I am to find the vertical and horizontal asymptotes of this given function:
$$f(x) = \frac{e^x(x + 1)}{e^{2x}(x^2 – 1)}$$
To find the vertical asymptote,I think I equate the bottom line to zero and whatever my $x$ gives is the vertical asymptote?
But I don't know how to solve $e^{2x}(x^2-1) = 0$. Is it going to be $x = +1,-1$? Hence, the vertical asymptotes are $1$ and $-1$.
To find horizontal asymptotes, I think I should find the limit as $x \to \infty$ and $x \to -\infty$.
I don't know how to go about this.
Can someone please help?
Best Answer
You can just calculate the value of $y$ at $x\to-\infty \;\text{and} \; x \to\infty$ $$\lim_{x\to-\infty}\frac{e^x(x+1)}{e^{2x}(x^2-1)}=-\infty$$ $$\lim_{x\to\infty}\frac{e^x(x+1)}{e^{2x}(x^2-1)}=0$$
As limit exists for $x\to\infty$, $$y=0$$ is the horizontal asymptote.
For vertical asymptote, you must find values of $x$ for which $y\to\infty$.

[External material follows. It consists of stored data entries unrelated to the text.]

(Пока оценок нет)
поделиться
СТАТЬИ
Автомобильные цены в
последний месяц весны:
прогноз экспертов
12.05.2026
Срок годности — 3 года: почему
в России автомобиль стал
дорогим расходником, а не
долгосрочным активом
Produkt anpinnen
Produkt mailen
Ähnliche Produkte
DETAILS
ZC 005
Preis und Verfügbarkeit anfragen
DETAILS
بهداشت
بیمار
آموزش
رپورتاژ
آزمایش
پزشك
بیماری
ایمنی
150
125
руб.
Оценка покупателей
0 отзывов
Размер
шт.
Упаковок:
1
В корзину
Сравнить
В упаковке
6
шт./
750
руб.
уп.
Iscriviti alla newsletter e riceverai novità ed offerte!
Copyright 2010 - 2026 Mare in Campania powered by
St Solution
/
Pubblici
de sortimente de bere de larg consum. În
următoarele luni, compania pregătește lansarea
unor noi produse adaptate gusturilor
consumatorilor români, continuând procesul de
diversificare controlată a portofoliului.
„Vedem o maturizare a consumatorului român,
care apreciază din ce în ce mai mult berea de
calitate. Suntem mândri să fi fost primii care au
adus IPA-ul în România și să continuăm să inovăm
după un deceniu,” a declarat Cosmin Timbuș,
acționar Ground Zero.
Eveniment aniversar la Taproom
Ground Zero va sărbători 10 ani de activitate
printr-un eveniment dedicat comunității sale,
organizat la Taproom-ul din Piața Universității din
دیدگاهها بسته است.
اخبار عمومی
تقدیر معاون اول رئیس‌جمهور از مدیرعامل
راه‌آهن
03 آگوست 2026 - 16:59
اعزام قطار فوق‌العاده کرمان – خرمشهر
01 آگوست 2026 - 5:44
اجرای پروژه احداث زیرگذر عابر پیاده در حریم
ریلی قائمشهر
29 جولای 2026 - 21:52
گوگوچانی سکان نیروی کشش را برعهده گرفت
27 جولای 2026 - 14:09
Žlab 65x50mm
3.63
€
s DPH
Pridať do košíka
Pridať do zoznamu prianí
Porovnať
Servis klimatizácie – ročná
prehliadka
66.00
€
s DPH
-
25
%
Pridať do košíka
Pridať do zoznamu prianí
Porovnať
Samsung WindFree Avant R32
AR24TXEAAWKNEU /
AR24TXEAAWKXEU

$$y=f(x)=\frac{e^x(x+1)}{e^{2x}(x^2-1)}$$
As denominator goes to $0$ for $x=\pm1$, we will check limit of $y$ at these values.
$$\lim_{x\to-1}\frac{e^x(x+1)}{e^{2x}(x^2-1)}=-\frac{e}{2}$$ $$\lim_{x\to1}\frac{e^x(x+1)}{e^{2x}(x^2-1)}=\infty$$
Since $y \to\infty$ for $x=1$, $$x=1$$ is the vertical asymptote.
$x=-1$, is not the vertical asymptote as limit of $y$ is defined at this value.